Le Centre Départemental de Planification et d’Éducation Familiale (CDPEF)
Le Centre Départemental de Planification et d’Éducation Familiale, rattaché à la Direction Adjointe PMI du Conseil départemental de la Haute-Garonne, est un acteur majeur pour l’accompagnement des adolescents et des familles sur les questions liées à la contraception, la sexualité, la vie conjugale et la prévention des infections sexuellement transmissibles (IST). Ce centre propose des consultations médicales assurées par des médecins et des sages-femmes, avec prescriptions et délivrances des moyens de contraception, ainsi que le suivi gynécologique nécessaire.
Le respect du secret médical est garanti pour les mineures qui souhaitent bénéficier de ces services en toute confidentialité, un point essentiel pour favoriser l’accès libre et sécurisé à l’information et aux soins. En plus des consultations, le CDPEF offre une écoute attentive et des entretiens gratuits et anonymes en cas de difficultés familiales ou conjugales.
Le centre est également habilité à réaliser des interruptions volontaires de grossesse médicamenteuses (IVG) dans le respect des conditions légales en vigueur.
Comment savoir si mon adolescent doit consulter un professionnel de santé ?
Lorsqu’un jeune présente une fatigue inhabituelle et persistante, des douleurs récurrentes, des troubles du sommeil, des changements notables dans son comportement (isolement, irritabilité, perte d’intérêt) ou rencontre des difficultés à suivre le rythme scolaire, il est recommandé de consulter un médecin. Le service de santé scolaire peut également être sollicité pour une première évaluation. Ne pas hésiter à agir dès que vous avez un doute peut prévenir des complications.
Quel est le rôle du médecin ou de l’infirmier scolaire au collège et au lycée ?
Les professionnels de santé scolaires assurent des dépistages réguliers (vue, audition, posture, santé générale) lors des visites médicales obligatoires, mais ils sont aussi disponibles pour écouter les jeunes, répondre à leurs questions, prévenir les risques liés à la santé mentale, aux addictions ou à la sexualité et orienter vers des spécialistes si nécessaire. Ils participent activement à la prévention et au suivi des adolescents tout au long de leur scolarité.
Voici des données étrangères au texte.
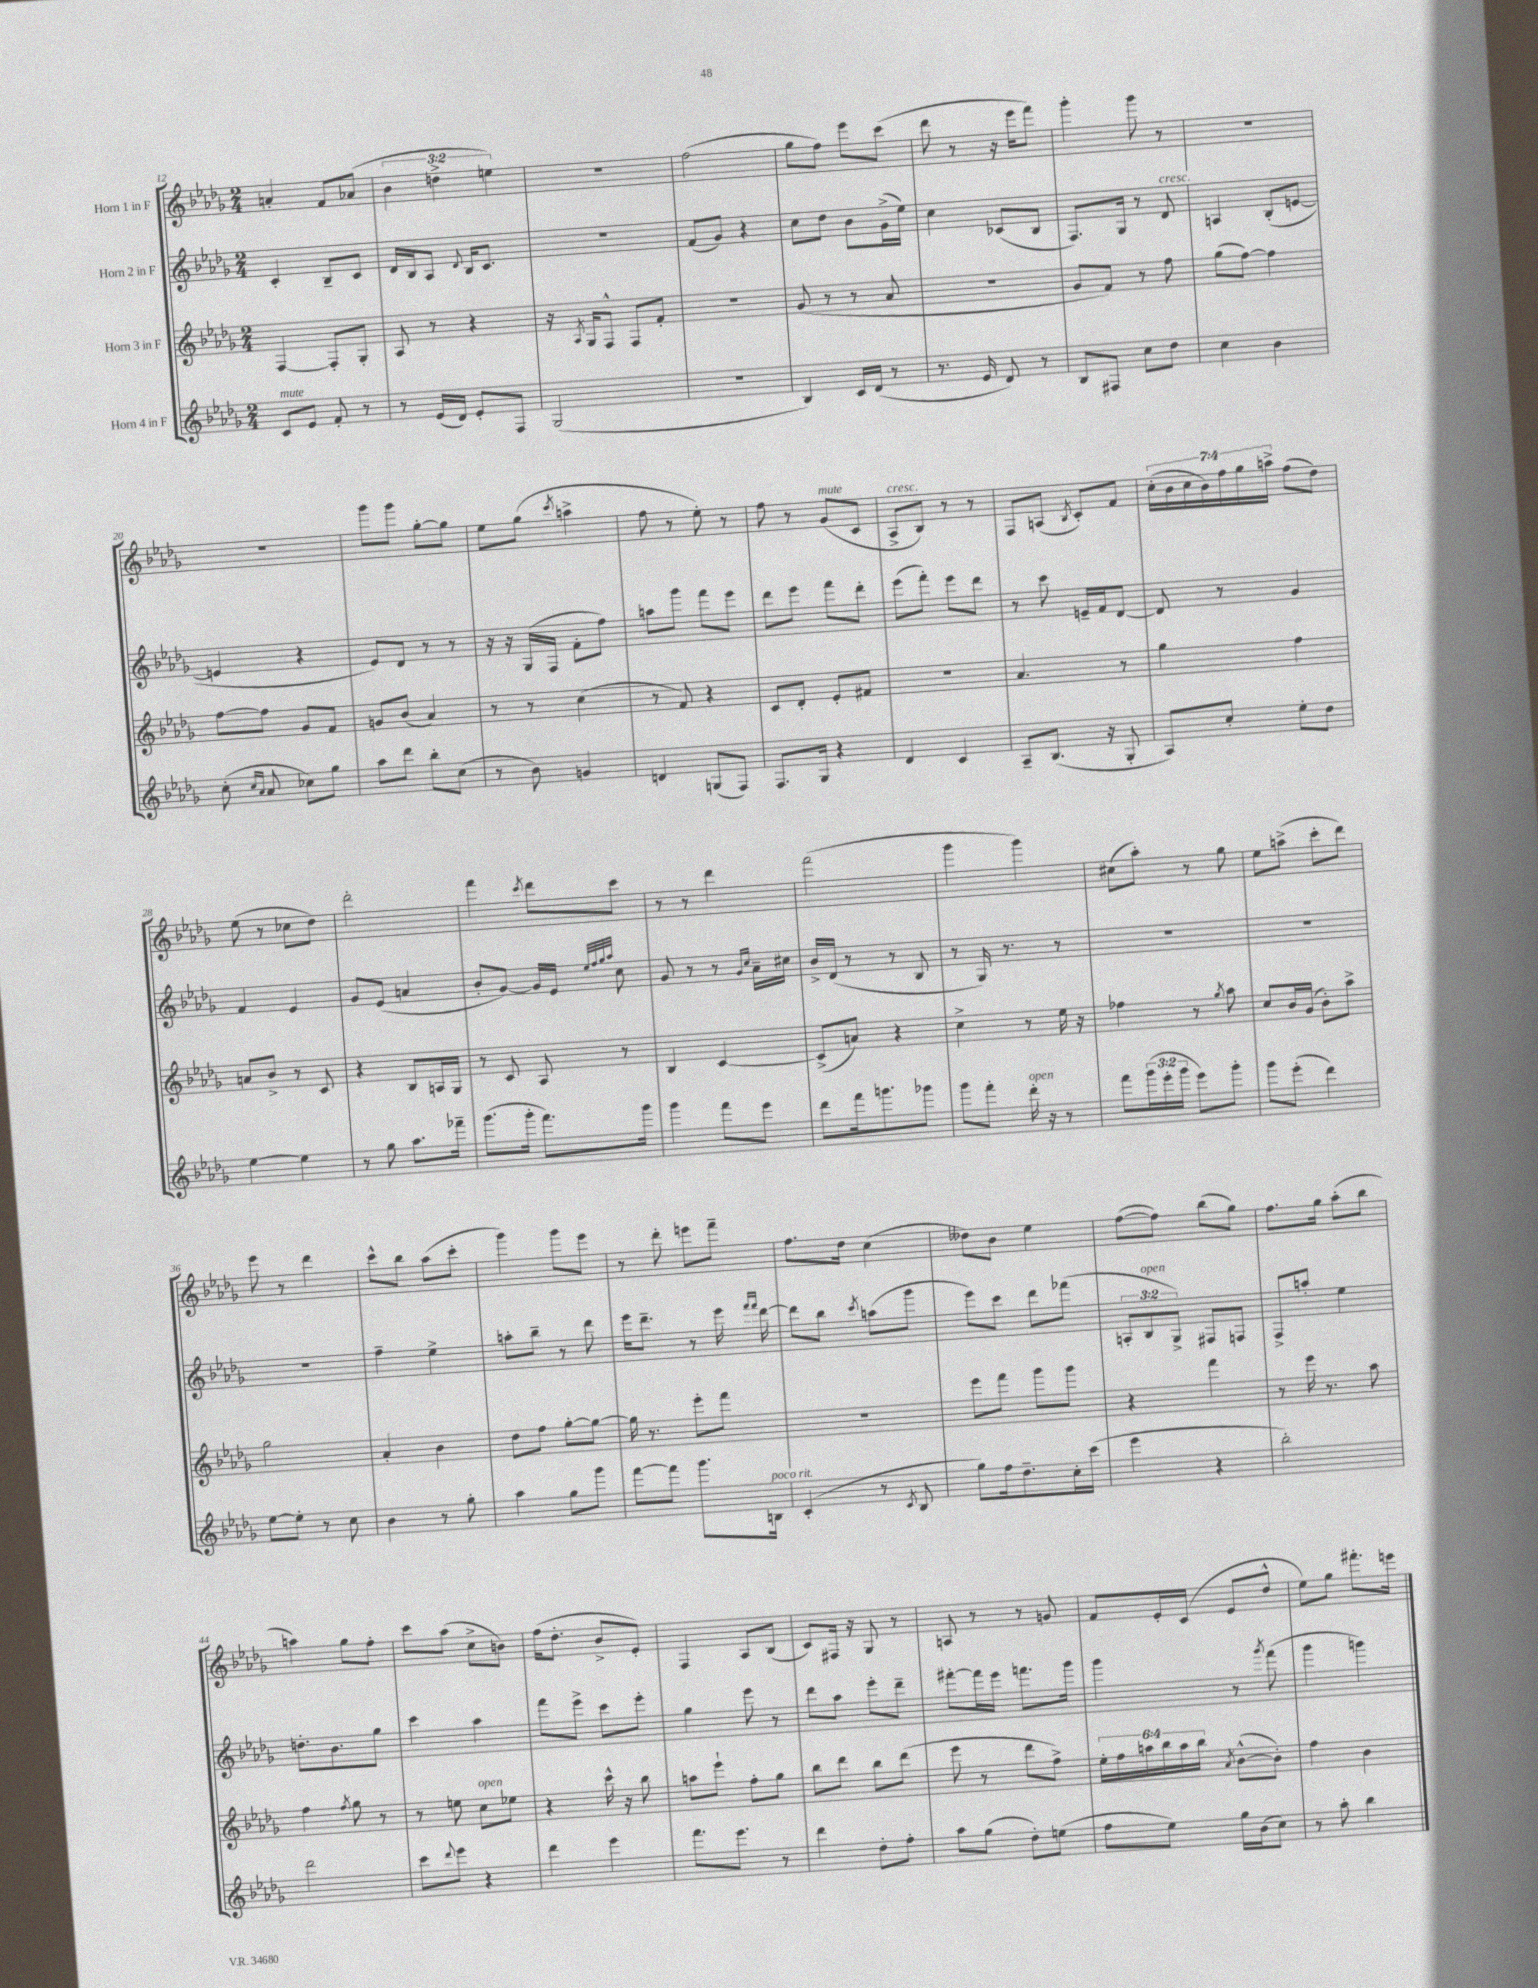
<<
\new StaffGroup <<
\new Staff = "s0" \with { instrumentName = "Horn 1 in F" } {
    \clef treble \key des \major \numericTimeSignature \time 2/4 \override Staff.TupletNumber.text = #tuplet-number::calc-fraction-text
    a'4-. f'8 aes'8( |
    \tuplet 3/2 { bes'4 d''4-> e''4) } |
    R2 |
    f''2( |
    ges''8 f''8) ees'''8 c'''8( |
    des'''8 r8 r16 ees'''16 f'''8) |
    ges'''4-. ges'''8 r8 |
    r2 |
    r2 |
    ges'''8 ges'''8 ges''8~-. ges''8 |
    ees''8 ges''8( \acciaccatura { c'''8 } a''4-> |
    f''8 r8 ees''8-.) r8 |
    f''8 r8 ges'8^\markup { \italic "mute" }( c'8 |
    aes8->^\markup { \italic "cresc." } bes8) r8 r8 |
    f8 a8( \acciaccatura { bes8 } c'8-.) f'8 |
    \tuplet 7/4 { c''16-.( bes'16 c''16 bes'16) f''16 ges''16 a''16-> } f''8( des''8) |
    ees''8( r8 ces''8 des''8) |
    des'''2-. |
    f'''4 \acciaccatura { c'''8 } des'''8 c'''8 |
    r8 r8 des'''4 |
    f'''2( |
    ges'''4 ges'''4) |
    cis''8( aes''8-.) r8 ges''8 |
    ees''8 a''8->( c'''8-. des'''8) |
    ees'''8 r8 des'''4 |
    c'''8-^ bes''8 aes''8( c'''8-. |
    ges'''4) ges'''8 ees'''8 |
    r8 des'''8-. e'''8 f'''8-- |
    f''8. des''16 c''4( |
    deses''8) bes'8 ees''4 |
    f''8~( f''8) bes''8( ges''8) |
    f''8. ges''16 aes''8-.( bes''8 |
    a''4) ges''8 f''8-. |
    c'''8 aes''8( c''8-> b'8) |
    f''16( des''8.-. bes'8-> ees'8-.) |
    f4 aes8 bes8( |
    c'8) fis16 r16 ges8 r8 |
    a8 r8 r8 g'8 |
    f'8 ees'16-. c'16( ees'8 des''8-^ |
    ees''8) ges''8 fis'''8.-. e'''16 \bar "|." |
}
\new Staff = "s1" \with { instrumentName = "Horn 2 in F" } {
    \clef treble \key des \major \numericTimeSignature \time 2/4 \override Staff.TupletNumber.text = #tuplet-number::calc-fraction-text
    c'4-. bes8-- c'8 |
    des'16 bes16 aes8 \appoggiatura { des'8 } bes16 c'8. |
    R2 |
    f'8( ges'8) r4 |
    c''8 des''8 bes'8 ges'16->( ees''16) |
    c''4 ces'8( bes8 |
    f8.) ges16 r8 des'8^\markup { \italic "cresc." } |
    a4 bes8-.( e'8~ |
    e'4 r4 |
    ees'8) des'8 r8 r8 |
    r16 r16 ges16( f16 f'8-. f''8) |
    a''8 ges'''8 f'''8 ees'''8 |
    des'''8 ees'''8 f'''8 des'''8-. |
    ees'''8( f'''8-.) ees'''8 des'''8 |
    r8 c'''8 e'16-- f'16 des'8~ |
    des'8 r8 ges'4 |
    f'4 ees'4 |
    ges'8 ees'8( a'4 |
    bes'8-. ges'8~) ges'16 ees'16 \grace { ees''32 f''32 ges''32 aes''32 } c''8 |
    ges'8 r8 r8 \grace { ges'16 c''16 } aes'16-- cis''16 |
    bes'16-> des'16( r8 r8 bes8 |
    r8 ges16) r8. r8 |
    R2 |
    R2 |
    R2 |
    f''4-- ees''4-> |
    a''8-. bes''8-- r8 des'''8 |
    ees'''16 des'''8.-- r8 ees'''16 \grace { f'''16 f'''16 } des'''16~ |
    des'''8 bes''8 \acciaccatura { c'''8 } a''8( ges'''8 |
    ees'''8) c'''8 des'''8 fes'''8( |
    \tuplet 3/2 { a8-. bes8^\markup { \italic "open" } ges8->) } fis8 f8 |
    f8-> a''8-. ees''4 |
    d''8.-. bes'8. ges''8 |
    c'''4 aes''4 |
    f'''8 ees'''8-> c'''8 ees'''8-. |
    ges''4 ees'''8 r8 |
    des'''8 aes''8 ees'''8-. des'''8-- |
    fis'''8~-. fis'''16 ees'''16 f'''8. ges'''16 |
    ges'''4 r8 \acciaccatura { ges'''8 } f'''8( |
    ges'''4 g'''4) \bar "|." |
}
\new Staff = "s2" \with { instrumentName = "Horn 3 in F" } {
    \clef treble \key des \major \numericTimeSignature \time 2/4 \override Staff.TupletNumber.text = #tuplet-number::calc-fraction-text
    f4~ f8-. ges8-. |
    aes8 r8 r4 |
    r16 \acciaccatura { aes8 } ges16 f8-^ f8 f'8-. |
    R2 |
    ges'8( r8 r8 aes'8 |
    R2 |
    ges'8 f'8) r8 f''8 |
    ges''8( f''8~) f''4 |
    f''8~ f''8 ges'8 f'8 |
    g'8 bes'8( aes'4) |
    r8 r8 c''4( |
    r8 f'8) r4 |
    c'8 des'8-. ees'8-. fis'8 |
    r2 |
    aes'4. r8 |
    ges''4 f''4 |
    a'8 bes'8-> r8 c'8 |
    r4 bes8 a16 ges16 |
    r8 c'8 aes8 r8 |
    bes4 c'4~ |
    c'8->( a'8) r4 |
    c''4-> r8 ees''16 r16 |
    fes''4 r8 \acciaccatura { ges''8 } aes''8 |
    c''8 bes'16 ges'16( bes'8-.) aes''8-> |
    ges''2 |
    aes'4-. bes'4 |
    des''8 f''8 ges''8~-. ges''8~ |
    ges''16 r8. ees'''8-. f'''8 |
    R2 |
    ees'''8 f'''8 ges'''8 ges'''8 |
    r4 f'''4 |
    r8 ees'''16 r8. aes''8 |
    f''4 \acciaccatura { f''8 } ges''8 r8 |
    r8 e''8 c''8^\markup { \italic "open" } ees''8 |
    r4 c'''16-^ r16 bes''8 |
    a''8 ees'''8-! f''8-. ges''8 |
    bes''8 des'''8 bes''8 des'''8( |
    ees'''8 r8 des'''8 f''8->) |
    \tuplet 6/4 { ees''16-. f''16 a''16 bes''16 a''16 bes''16 } \acciaccatura { aes'8 } bes'8~-^( bes'8-.) |
    f''4 bes'4 \bar "|." |
}
\new Staff = "s3" \with { instrumentName = "Horn 4 in F" } {
    \clef treble \key des \major \numericTimeSignature \time 2/4 \override Staff.TupletNumber.text = #tuplet-number::calc-fraction-text
    c'8^\markup { \italic "mute" } ees'8 f'8-. r8 |
    r8 ees'16( des'16) ees'8-. f8 |
    ges2( |
    R2 |
    bes4) c'16 des'16( r8 |
    r8. ees'16 des'8) r8 |
    bes8 fis8 c''8 des''8 |
    c''4 bes'4 |
    c''8-.( \grace { c''16 aes'16 } aes'8 ces''8) ges''8 |
    aes''8 des'''8 bes''8-. c''8( |
    r8 bes'8) g'4 |
    d'4 g8( f8) |
    f8. ges16 r4 |
    des'4 c'4 |
    aes8-- bes8.( r16 ges8-. |
    aes8) c''8-. ees''8-. des''8 |
    ees''4~ ees''4 |
    r8 ges''8 aes''8. fes'''16-- |
    ges'''8.( ges'''16-. f'''8.) ges'''16 |
    ges'''4 f'''8 ees'''8 |
    des'''8 f'''16 g'''8. ges'''8 |
    ges'''8 f'''8-. des'''16-.^\markup { \italic "open" } r16 r8 |
    f'''8 \tuplet 3/2 { ges'''16( ees'''16-. ges'''16 } ees'''8) ges'''8-. |
    ges'''8 ees'''8-.( des'''4) |
    ees''8~ ees''8-. r8 c''8 |
    bes'4 r8 ges''8-. |
    aes''4 ges''8 ges'''8 |
    f'''8~ f'''8 ges'''8. b16^\markup { \italic "poco rit." } |
    c'4-.( r8 \acciaccatura { c'8 } bes8 |
    ges''8) f''16 des''8.-- c''16-. c'''16( |
    ees'''4 r4 |
    bes''2-.) |
    des'''2 |
    c'''8 \appoggiatura { des'''8 } ees'''8 r4 |
    des'''4 ees'''4 |
    f'''8. ees'''8. r8 |
    des'''4 des''8-. f''8-. |
    aes''8 ges''8( des''8-.) e''8( |
    f''8 ees''8) ges''16 bes'16( c''8) |
    r8 aes''8-. bes''4 \bar "|." |
}
>>
>>
\layout { \context { \Score currentBarNumber = #12 } }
Comment parler de santé sexuelle ou de contraception avec un adolescent ?
Il est essentiel d’adopter un dialogue ouvert, non jugeant et factuel. Fournir des informations fiables, rappeler que la contraception est accessible gratuitement et en toute confidentialité pour les mineurs dans les centres de planification familiale ou auprès du médecin scolaire et valoriser le respect du consentement sont des points clés. N’hésitez pas à encourager votre adolescent à poser ses questions à des professionnels si besoin.
Qui peut accompagner mon adolescent en Haute-Garonne en cas de besoin ?
La Haute-Garonne dispose de nombreux dispositifs adaptés : la Maison Départementale des Adolescents, les Points d’Accueil et d’Écoute Jeunes (PAEJ) portés par la Mission Locale, les centres de santé sexuelle et les services de santé scolaire. Par ailleurs, Parents31 et les services sociaux départementaux offrent un accompagnement aux familles. Ces structures proposent écoute, soutien, conseils et orientation vers des professionnels compétents. Le Planning Familial de Haute-Garonne est un lieu d'information et d'écoute ouvert à tous (mineurs et majeurs) de façon gratuite et confidentielle. Vous pouvez poser vos questions autour de la vie affective et sexuelle et bénéficier d'une écoute attentive.